COMPITO 1
Trascrivi parola per parola il brano sull'età bizantina nel territorio di Oria, da "I bizantini organizzano" a "dell’attuale Chiesa Matrice.".
COMPITO 2
Secondo il brano sull'età bizantina nel territorio di Oria, a quale anno risale la prima attestazione di Meganghe?
COMPITO 3
Prosegui il brano sull'età bizantina nel territorio di Oria a partire dall'ultima frase riportata.

───── BRANO DEL DOCUMENTO ─────

I bizantini organizzano la difesa del territorio attorno ai centri più importanti come Brindisi e Oria. Il paesaggio è ora disseminato di piccoli villaggi rurali detti chorìa o loci: tra questi, nel X secolo, c’è anche Meganghe, la cui prima attestazione risale al 947, quando l’abate di San Vincenzo al Volturno (abbazia benedettina nei pressi di Isernia) consegna al funzionario imperiale di Bisanzio alcuni possedimenti del monastero presenti nel territorio di Oria. In questo periodo l’area del Complesso di Vico Quercia viene interessata da sepolture, probabilmente parte di un cimitero gravitante attorno ad una piccola chiesa ubicata nei pressi dell’attuale Chiesa Matrice.

───── DATI ARCHIVIATI ─────

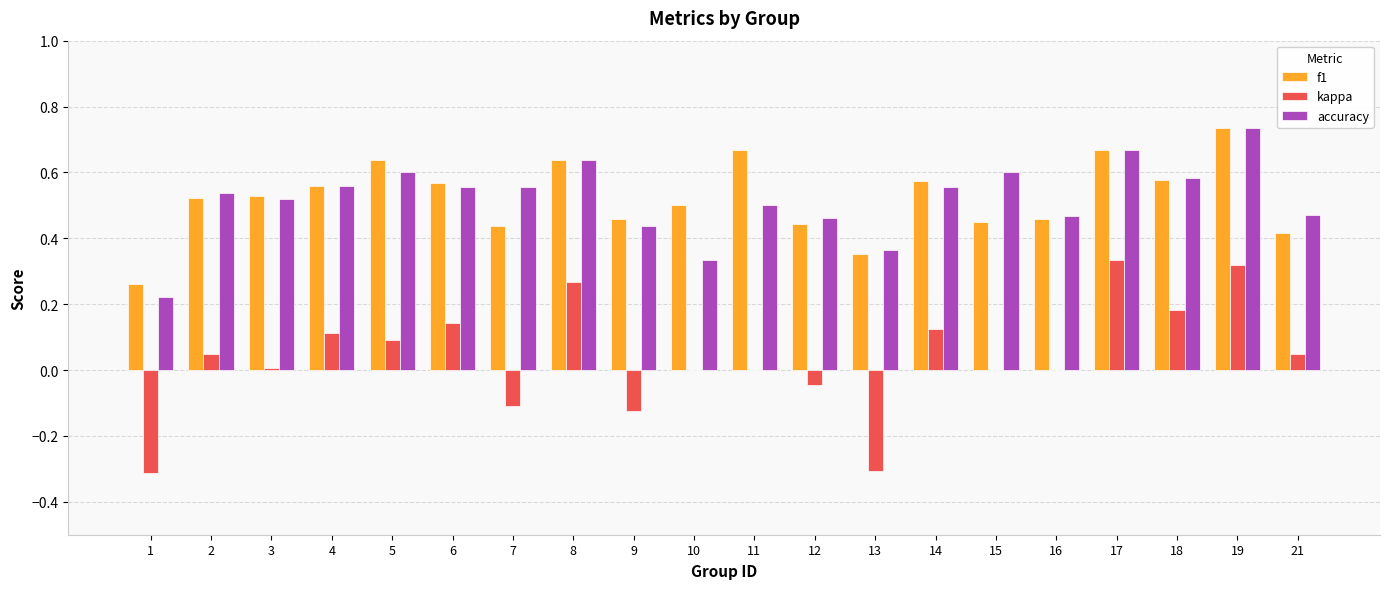

Which label corresponds to the largest value in the chart?

19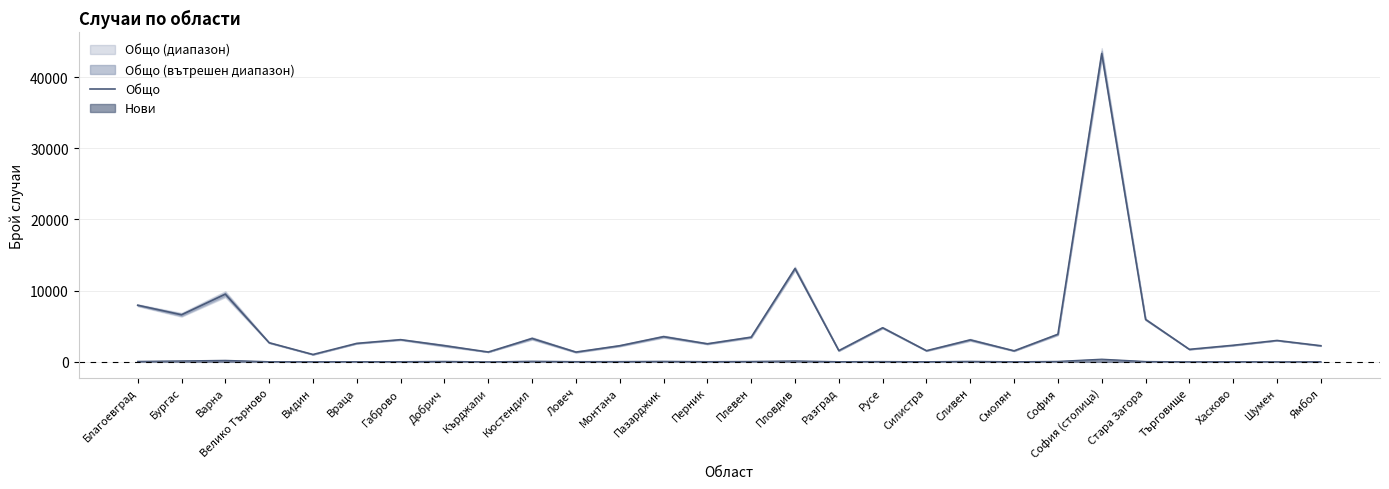

Where is the data nearest to the value 22174?

Пловдив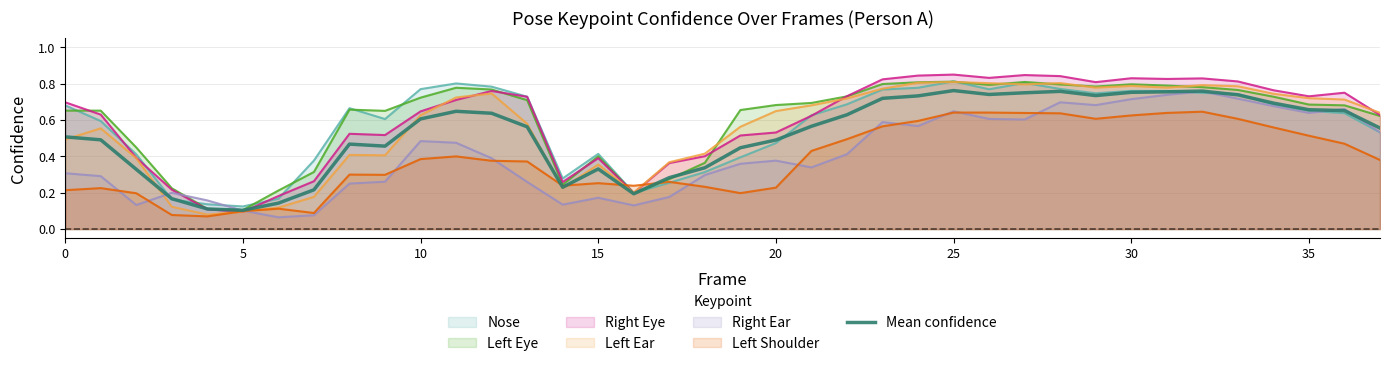

How many points are higher than both their immediate neighbors (excluding endpoints)?

6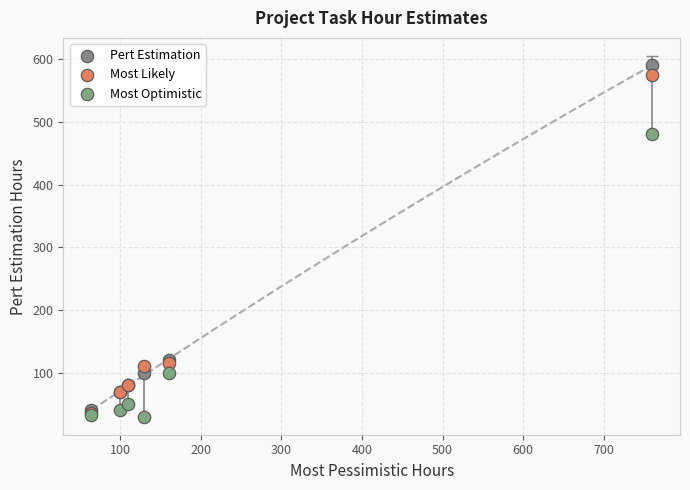

Which series contains the highest Y value?

Pert Estimation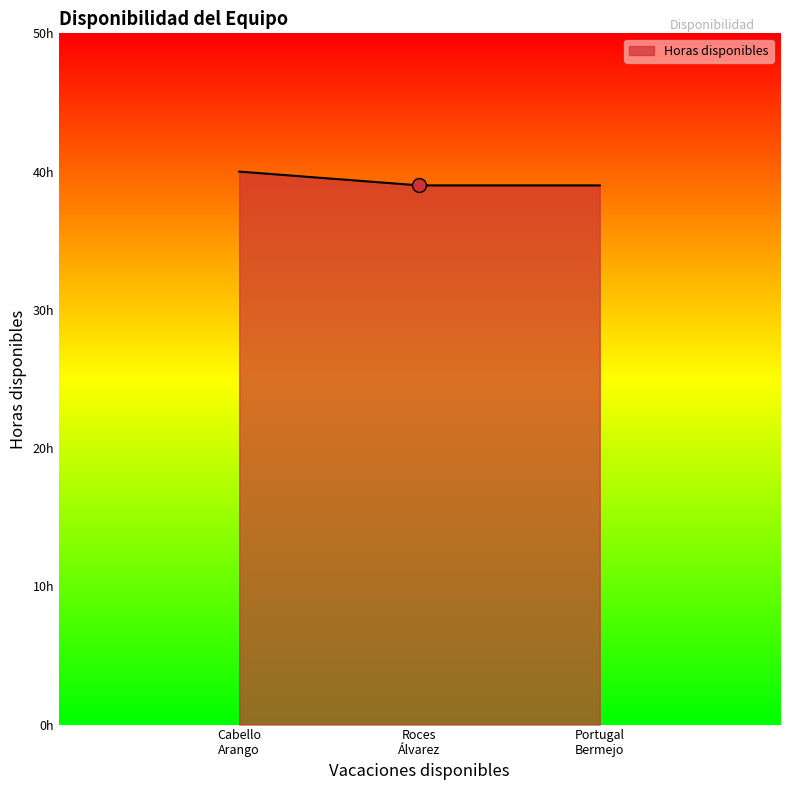

What is the maximum value shown in the chart?

40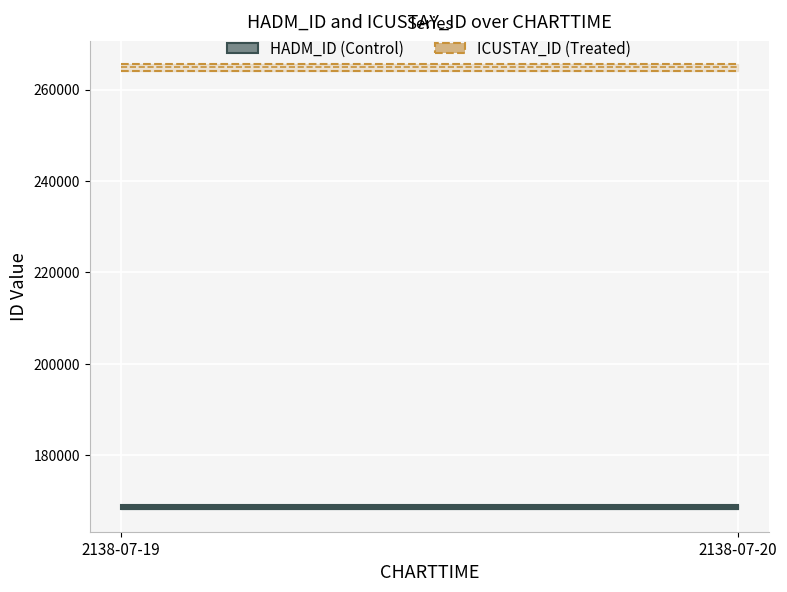

Is it true that HADM_ID equals 260279 at 2138-07-19 07:22:00?

False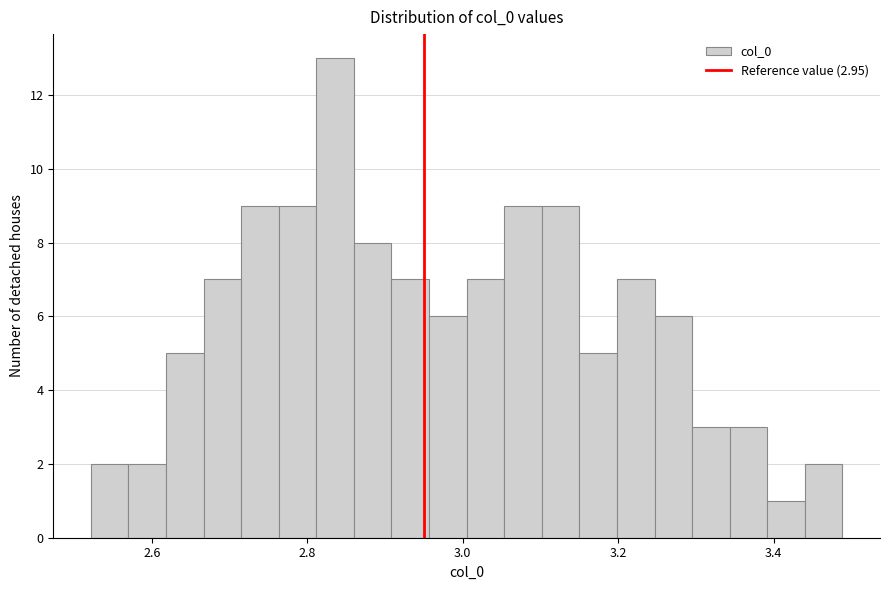

Around what value on the x-axis is the tallest bar? Give the approximate position of its centre, as read against the axis.

2.84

─────

RISPOSTA 1
I bizantini organizzano la difesa del territorio attorno ai centri più importanti come Brindisi e Oria. Il paesaggio è ora disseminato di piccoli villaggi rurali detti chorìa o loci: tra questi, nel X secolo, c’è anche Meganghe, la cui prima attestazione risale al 947, quando l’abate di San Vincenzo al Volturno (abbazia benedettina nei pressi di Isernia) consegna al funzionario imperiale di Bisanzio alcuni possedimenti del monastero presenti nel territorio di Oria. In questo periodo l’area del Complesso di Vico Quercia viene interessata da sepolture, probabilmente parte di un cimitero gravitante attorno ad una piccola chiesa ubicata nei pressi dell’attuale Chiesa Matrice.

RISPOSTA 2
Al 947.

RISPOSTA 3
Tra queste, si segnala la tomba di un bambino morto tra il primo e il terzo anno d’età, composta da lastre di calcare disposte di taglio. Nel XIII secolo Mesagne viene citata nelle fonti in qualità di castrum (un abitato protetto da una fortezza), ma è solo nel XV secolo che l’area del centro storico assume l’attuale fisionomia. In questo periodo, infatti, incombe sempre più minaccioso l’Impero Ottomano guidato da Maometto II, il quale, dopo aver conquistato Costantinopoli (1453) e ad aver annesso la Grecia (1456), si prepara all’invasione dell’Italia.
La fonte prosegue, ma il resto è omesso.